Remember the little boy on television several years ago who said, “So you wanted to be a Mother! The words have come back to haunt me dozens of times in the almost twelve years I have been a mother.

So, I WANTED to be a mother—but somebody really did forget to tell me a FEW things! Who would’ve thought those precious little bundles who belonged to my friends could be anything but “little darlin’s”!!

It didn’t take long at our house for us to find out that all the sweet-smelling baby powder and clean, fluffy white baby cloths could be destroyed in a single second when out of nowhere a whole gallon of burp materialized from a four-ounce bottle of formula.

Sleep was a thing of the past—the perfect little angel everyone oohed and aahed over rather liked to be rocked.

There seemed to be a button on his bottom.

ANYTIME he was laid in his crib the button was touched, his eyes sprang open, his mouth started screaming and it was back to the rocker for another eternity.

Baby food—perfectly good and most of the time rather tasty—went in his little mouth and was pushed right back out. After multiple attempts finally it DID go down! In it went and WHAT it turned into before it came out was absolutely AMAZING!

Then they grew up a little and learned to tear up a military tank with an orange plastic screwdriver!

They learned just exactly what NOT to say when the preacher came to dinner—and SAID it!

And they accomplished the fantastic feat of wrapping adult grandparents around their chubby, dirty baby fingers.

The grandparents were the very same adults who gave US the midnight lectures— “Where have you been? You should’ve been home at eleven o’clock and here it is midnight and I don’t CARE if you had a flat tire excuse that excuse was in vented when Moby Dick was a minnow and I don’t CARE if you had to walk five miles in the rain because your boyfriend didn’t have a spare and IF you disgrace me one more time I’ll never be able to hold my head up again… ”

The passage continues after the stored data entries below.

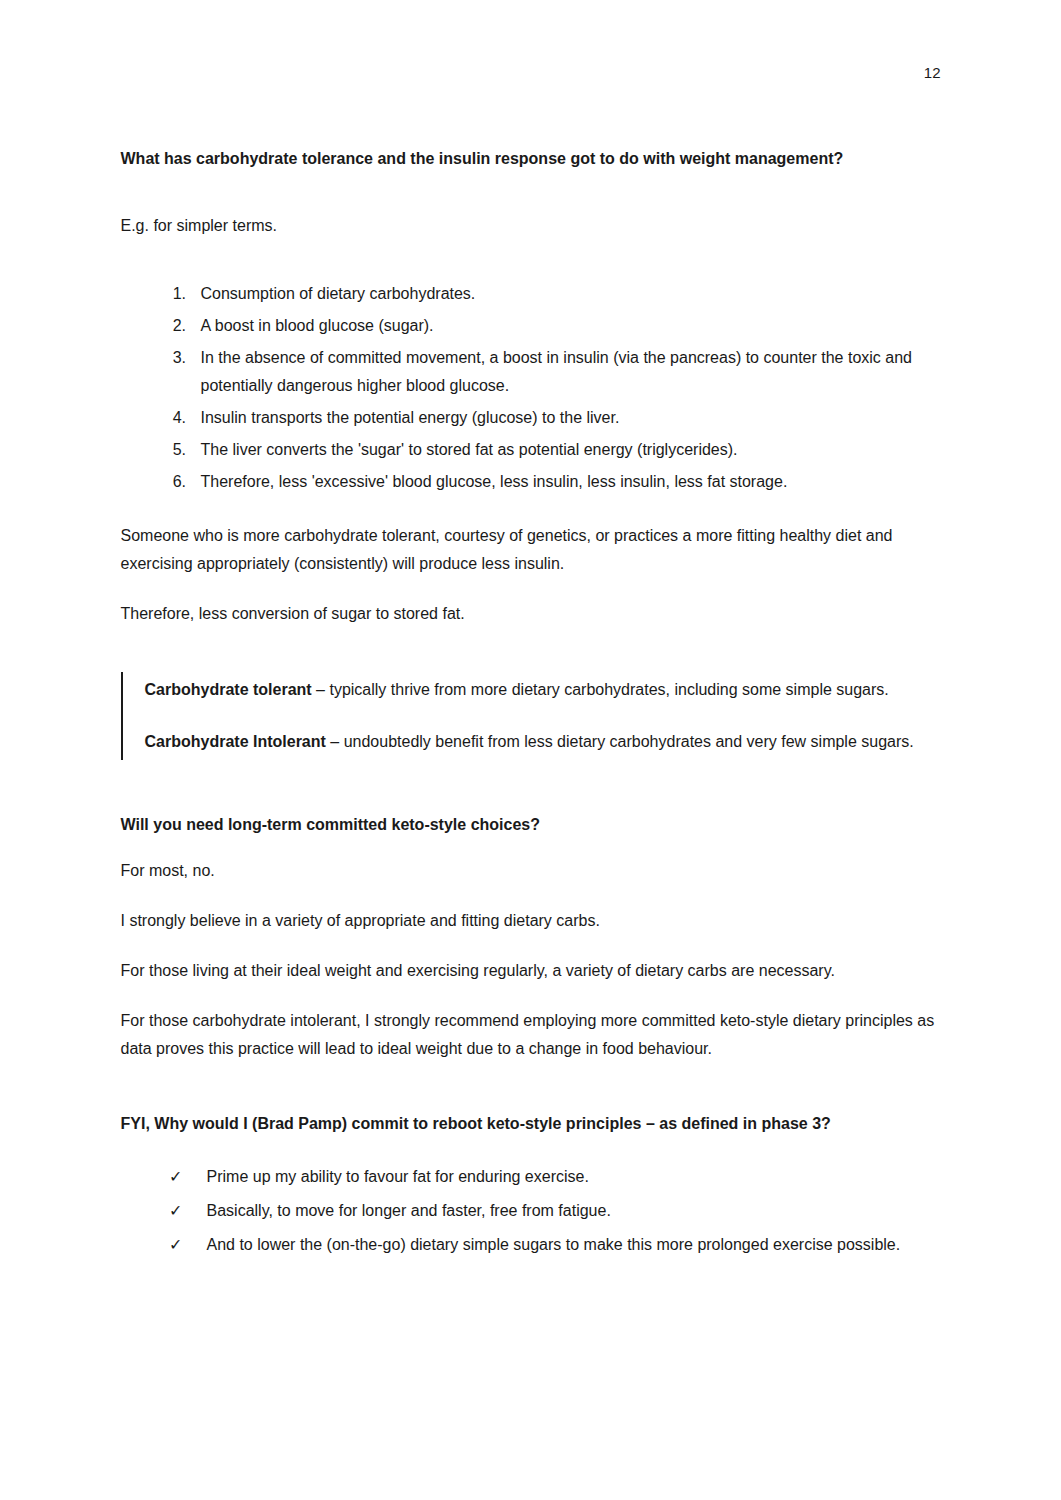12
What has carbohydrate tolerance and the insulin response got to do with weight management?
E.g. for simpler terms.
Consumption of dietary carbohydrates.
A boost in blood glucose (sugar).
In the absence of committed movement, a boost in insulin (via the pancreas) to counter the toxic and potentially dangerous higher blood glucose.
Insulin transports the potential energy (glucose) to the liver.
The liver converts the 'sugar' to stored fat as potential energy (triglycerides).
Therefore, less 'excessive' blood glucose, less insulin, less insulin, less fat storage.
Someone who is more carbohydrate tolerant, courtesy of genetics, or practices a more fitting healthy diet and exercising appropriately (consistently) will produce less insulin.
Therefore, less conversion of sugar to stored fat.
Carbohydrate tolerant – typically thrive from more dietary carbohydrates, including some simple sugars.
Carbohydrate Intolerant – undoubtedly benefit from less dietary carbohydrates and very few simple sugars.
Will you need long-term committed keto-style choices?
For most, no.
I strongly believe in a variety of appropriate and fitting dietary carbs.
For those living at their ideal weight and exercising regularly, a variety of dietary carbs are necessary.
For those carbohydrate intolerant, I strongly recommend employing more committed keto-style dietary principles as data proves this practice will lead to ideal weight due to a change in food behaviour.
FYI, Why would I (Brad Pamp) commit to reboot keto-style principles – as defined in phase 3?
Prime up my ability to favour fat for enduring exercise.
Basically, to move for longer and faster, free from fatigue.
And to lower the (on-the-go) dietary simple sugars to make this more prolonged exercise possible.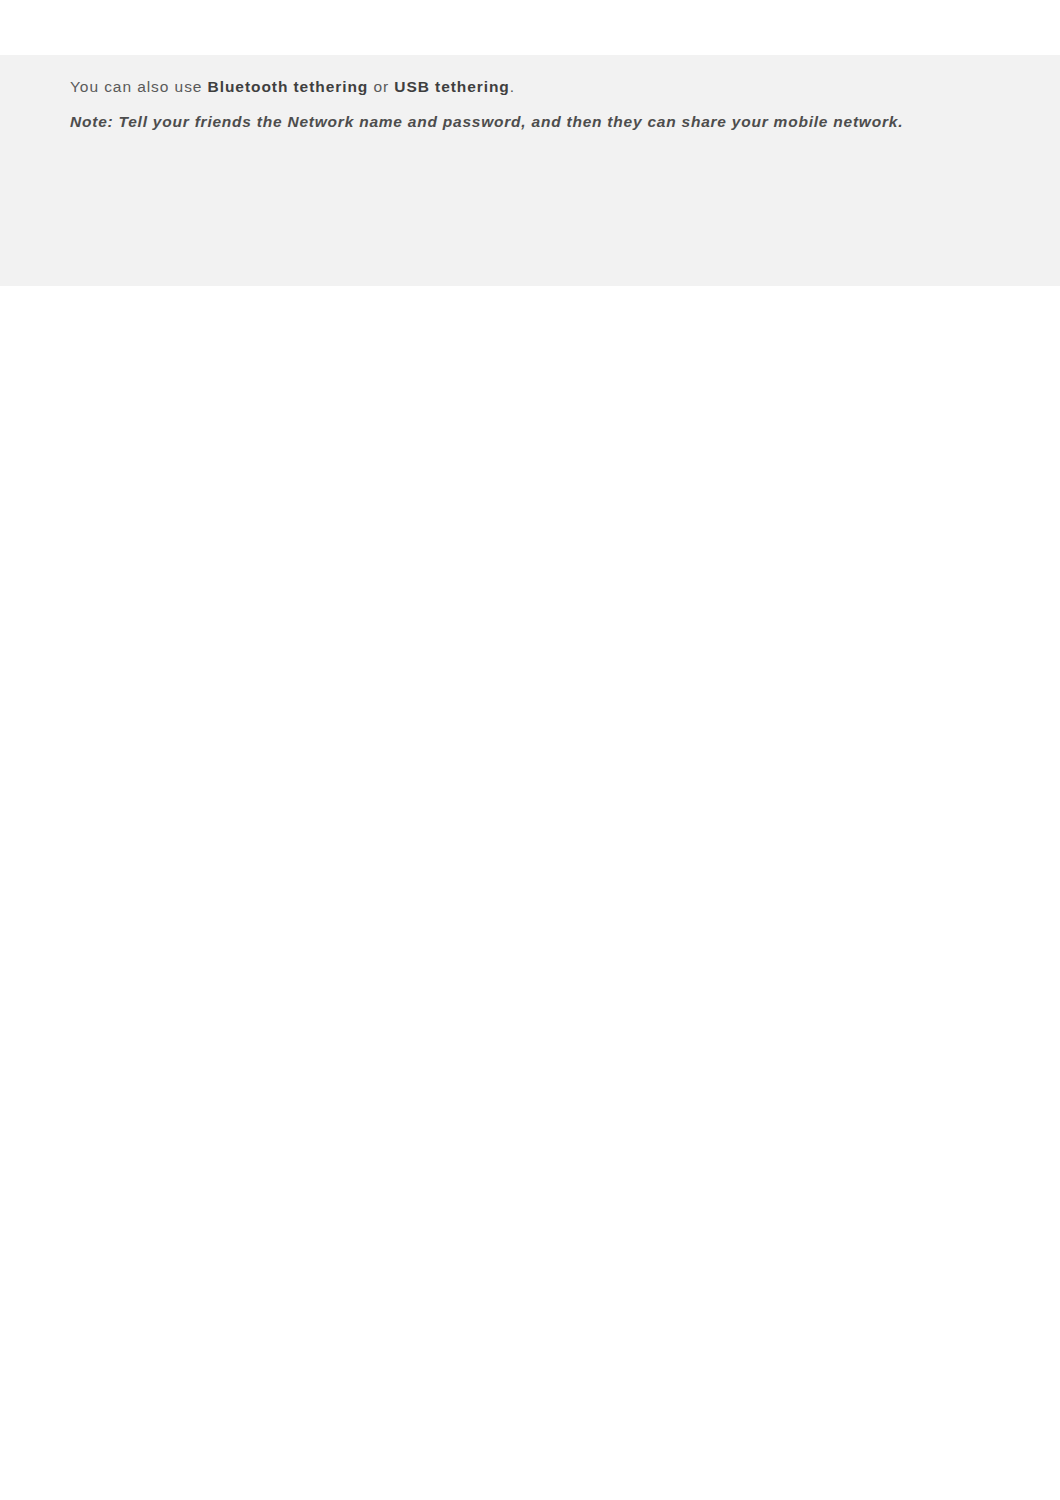You can also use Bluetooth tethering or USB tethering.
Note: Tell your friends the Network name and password, and then they can share your mobile network.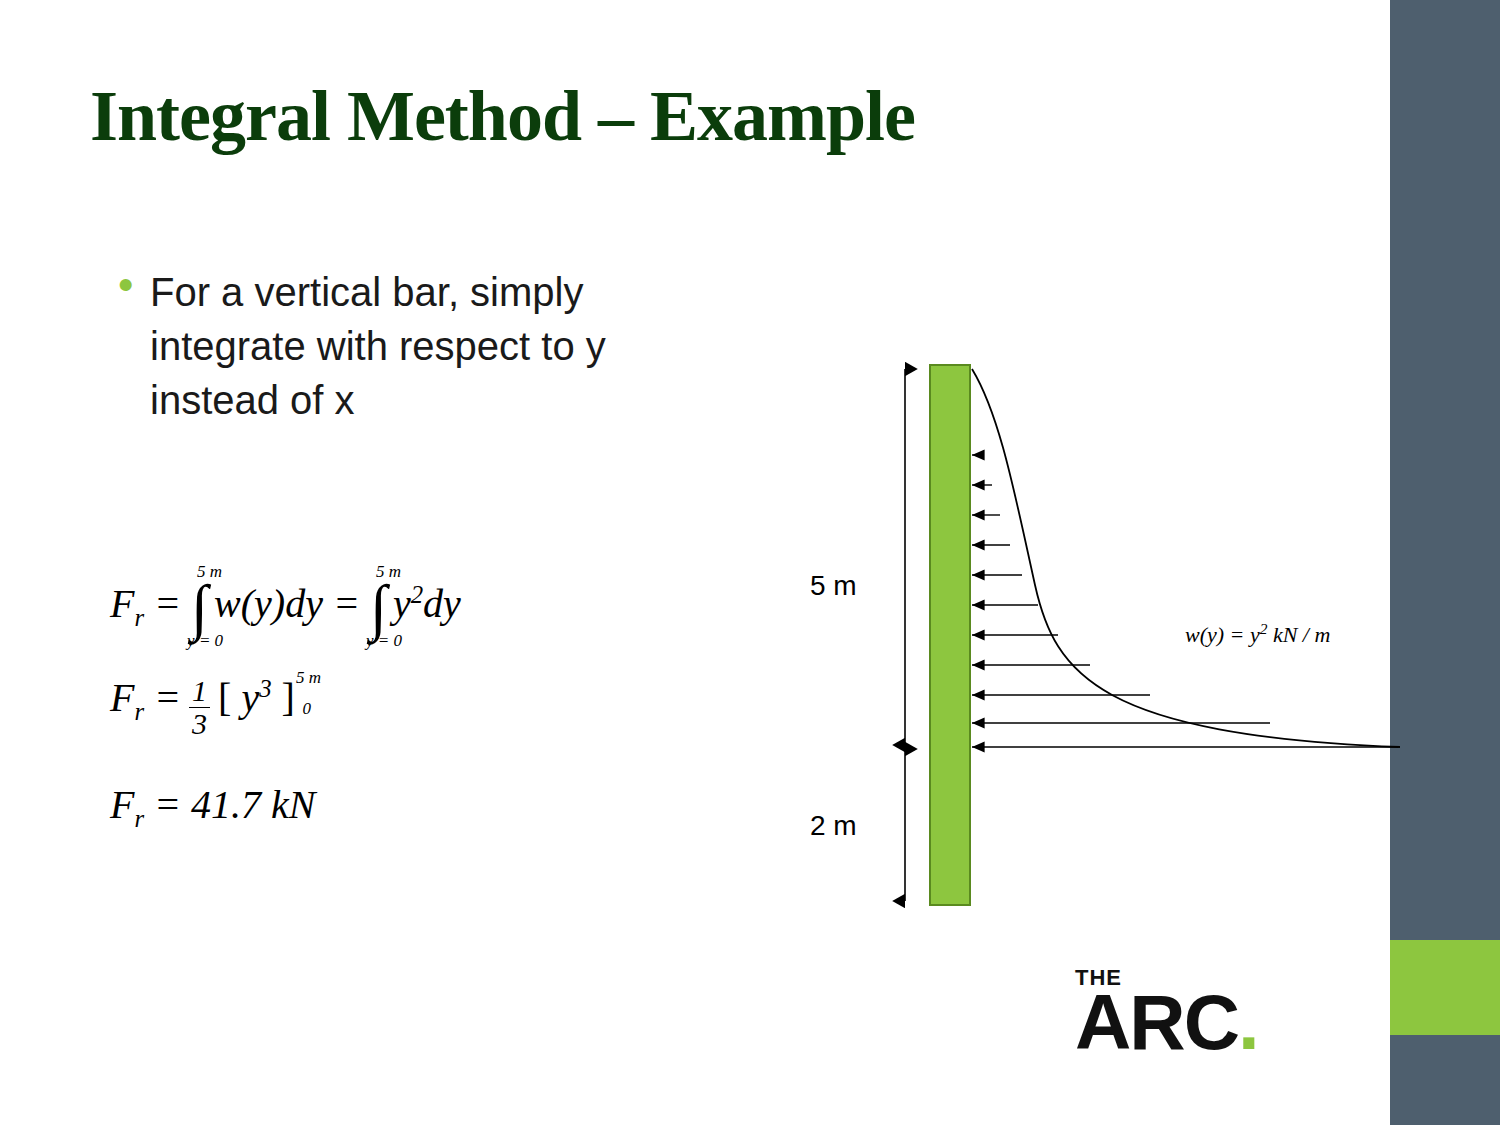Integral Method – Example
For a vertical bar, simply integrate with respect to y instead of x
Fr = ∫5 m y = 0 w(y)dy = ∫5 m y = 0 y2dy
Fr = 13 [ y 3 ]5 m 0
Fr = 41.7 kN
5 m
2 m
w(y) = y2 kN / m
THE
ARC.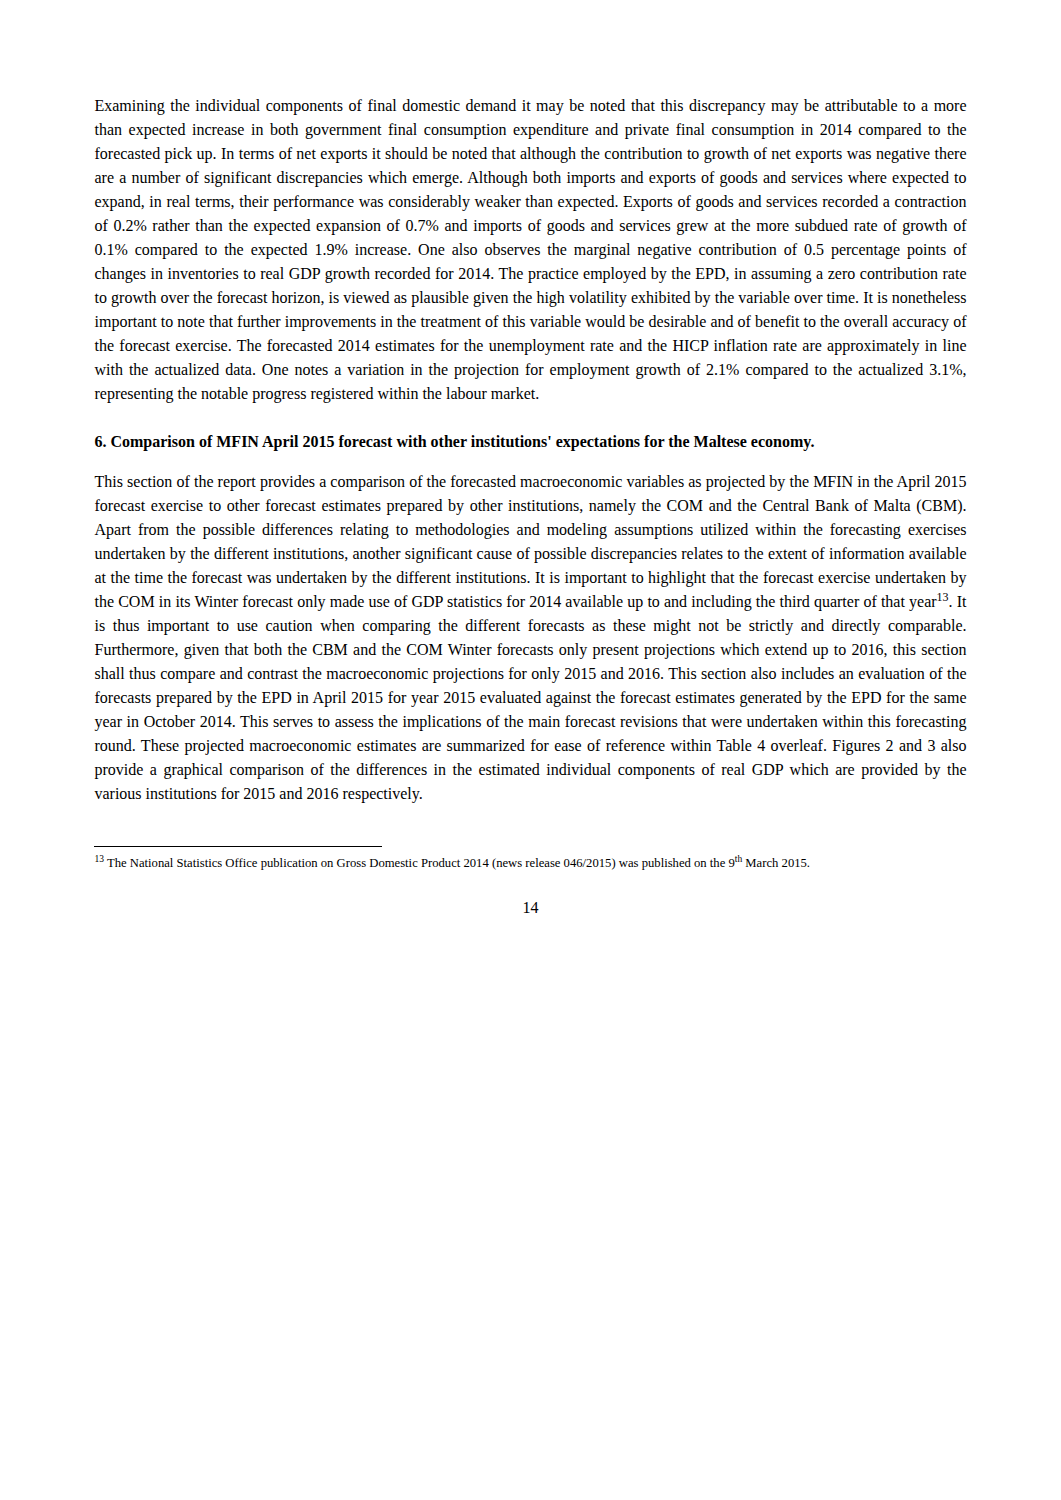Examining the individual components of final domestic demand it may be noted that this discrepancy may be attributable to a more than expected increase in both government final consumption expenditure and private final consumption in 2014 compared to the forecasted pick up. In terms of net exports it should be noted that although the contribution to growth of net exports was negative there are a number of significant discrepancies which emerge. Although both imports and exports of goods and services where expected to expand, in real terms, their performance was considerably weaker than expected. Exports of goods and services recorded a contraction of 0.2% rather than the expected expansion of 0.7% and imports of goods and services grew at the more subdued rate of growth of 0.1% compared to the expected 1.9% increase. One also observes the marginal negative contribution of 0.5 percentage points of changes in inventories to real GDP growth recorded for 2014. The practice employed by the EPD, in assuming a zero contribution rate to growth over the forecast horizon, is viewed as plausible given the high volatility exhibited by the variable over time. It is nonetheless important to note that further improvements in the treatment of this variable would be desirable and of benefit to the overall accuracy of the forecast exercise. The forecasted 2014 estimates for the unemployment rate and the HICP inflation rate are approximately in line with the actualized data. One notes a variation in the projection for employment growth of 2.1% compared to the actualized 3.1%, representing the notable progress registered within the labour market.
6. Comparison of MFIN April 2015 forecast with other institutions' expectations for the Maltese economy.
This section of the report provides a comparison of the forecasted macroeconomic variables as projected by the MFIN in the April 2015 forecast exercise to other forecast estimates prepared by other institutions, namely the COM and the Central Bank of Malta (CBM). Apart from the possible differences relating to methodologies and modeling assumptions utilized within the forecasting exercises undertaken by the different institutions, another significant cause of possible discrepancies relates to the extent of information available at the time the forecast was undertaken by the different institutions. It is important to highlight that the forecast exercise undertaken by the COM in its Winter forecast only made use of GDP statistics for 2014 available up to and including the third quarter of that year13. It is thus important to use caution when comparing the different forecasts as these might not be strictly and directly comparable. Furthermore, given that both the CBM and the COM Winter forecasts only present projections which extend up to 2016, this section shall thus compare and contrast the macroeconomic projections for only 2015 and 2016. This section also includes an evaluation of the forecasts prepared by the EPD in April 2015 for year 2015 evaluated against the forecast estimates generated by the EPD for the same year in October 2014. This serves to assess the implications of the main forecast revisions that were undertaken within this forecasting round. These projected macroeconomic estimates are summarized for ease of reference within Table 4 overleaf. Figures 2 and 3 also provide a graphical comparison of the differences in the estimated individual components of real GDP which are provided by the various institutions for 2015 and 2016 respectively.
13 The National Statistics Office publication on Gross Domestic Product 2014 (news release 046/2015) was published on the 9th March 2015.
14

SO, I WANTED TO be a mother!! You betcha! Mother’s Day is just around the corner! And I know I’ll get construction paper cards that smell like a glue factory, look like abstract paintings of the local dump ground and mean—I LOVE YOU—in spite of all the lectures!

And after all, one must be a mother before one can be a grandmother—and I someday, in the very far distant future when I am maybe a hundred and ten, want to see if I am pliable enough to be wrap around a tiny baby finger.